Er is geen ontkennen aan: de Nederlandse universiteit is al lang een promotiefabriek, het gaat alleen nog om de schaal. De door Fontys opgeworpen rimpelingen hebben meer te maken met macht dan met kwaliteit. Neem van mij aan: werkelijk iedereen die zijn ingenieursdiploma kan halen, kan in de gereguleerde omgeving van het onderzoeksprogramma ook zijn doctorsdiploma scoren. ‘Promoveren is heel hard werken’, zei de Delftse rector in zijn Fontys-weerwoord en daarmee sloeg hij de spijker op zijn kop. Buitengewone intelligentie of creativiteit is niet nodig voor een dissertatie, alleen doorzettingsvermogen.

Je hoeft geen helderziende te zijn om vast te stellen dat meer doctores leiden tot afnemende betekenis van de titel. Dat geldt ook voor de bachelor, nu zowel universiteiten als hogescholen die uitdelen. De regering wil dat over een paar jaar de helft van de Nederlandse jongeren zo’n titel haalt, zodat die in feite waardeloos wordt. Universitaire docenten klagen nu al dat ze min of meer gedwongen zijn ook ondermaatse studenten voldoendes te geven.
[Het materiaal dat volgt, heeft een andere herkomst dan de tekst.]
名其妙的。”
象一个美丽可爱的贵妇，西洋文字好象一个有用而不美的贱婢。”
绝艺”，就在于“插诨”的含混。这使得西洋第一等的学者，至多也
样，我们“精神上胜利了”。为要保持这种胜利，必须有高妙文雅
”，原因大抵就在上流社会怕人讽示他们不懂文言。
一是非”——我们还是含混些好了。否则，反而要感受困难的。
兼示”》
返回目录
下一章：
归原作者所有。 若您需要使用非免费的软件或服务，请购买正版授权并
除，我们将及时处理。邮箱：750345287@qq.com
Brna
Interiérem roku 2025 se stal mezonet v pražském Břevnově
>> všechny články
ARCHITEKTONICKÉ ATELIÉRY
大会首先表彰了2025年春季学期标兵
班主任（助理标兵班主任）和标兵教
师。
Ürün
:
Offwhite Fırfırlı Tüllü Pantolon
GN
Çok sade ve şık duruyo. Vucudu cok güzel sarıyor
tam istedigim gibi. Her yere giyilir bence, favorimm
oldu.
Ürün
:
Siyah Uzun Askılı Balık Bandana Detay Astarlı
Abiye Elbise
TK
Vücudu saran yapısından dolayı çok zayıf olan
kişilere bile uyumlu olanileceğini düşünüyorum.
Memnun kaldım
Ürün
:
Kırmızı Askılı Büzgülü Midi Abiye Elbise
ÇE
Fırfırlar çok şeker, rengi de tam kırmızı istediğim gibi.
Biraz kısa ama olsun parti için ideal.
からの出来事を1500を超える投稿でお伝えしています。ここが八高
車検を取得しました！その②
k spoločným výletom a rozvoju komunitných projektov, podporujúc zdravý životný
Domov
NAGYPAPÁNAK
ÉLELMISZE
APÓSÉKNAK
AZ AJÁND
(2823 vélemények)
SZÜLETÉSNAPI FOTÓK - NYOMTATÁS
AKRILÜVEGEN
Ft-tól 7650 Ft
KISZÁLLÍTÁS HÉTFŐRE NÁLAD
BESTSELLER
Je verzetten tegen dergelijke druk van onderop, of het nu gaat om bachelors of doctores, is zinloos. Elitaire opvattingen, al dan niet verscholen achter een kwaliteitsargument, botsen nu eenmaal met de democratisering van het onderwijs. De universiteiten moeten die 31 promovendi van Fontys gewoon opleiden of zich anders hard maken om hogescholen ook het ius promovendi te verlenen. Elitair, geniaal of creatief zijn doe je maar in je eigen tijd.

Eerder verschenen in De Ingenieur nr 14/15, 2005.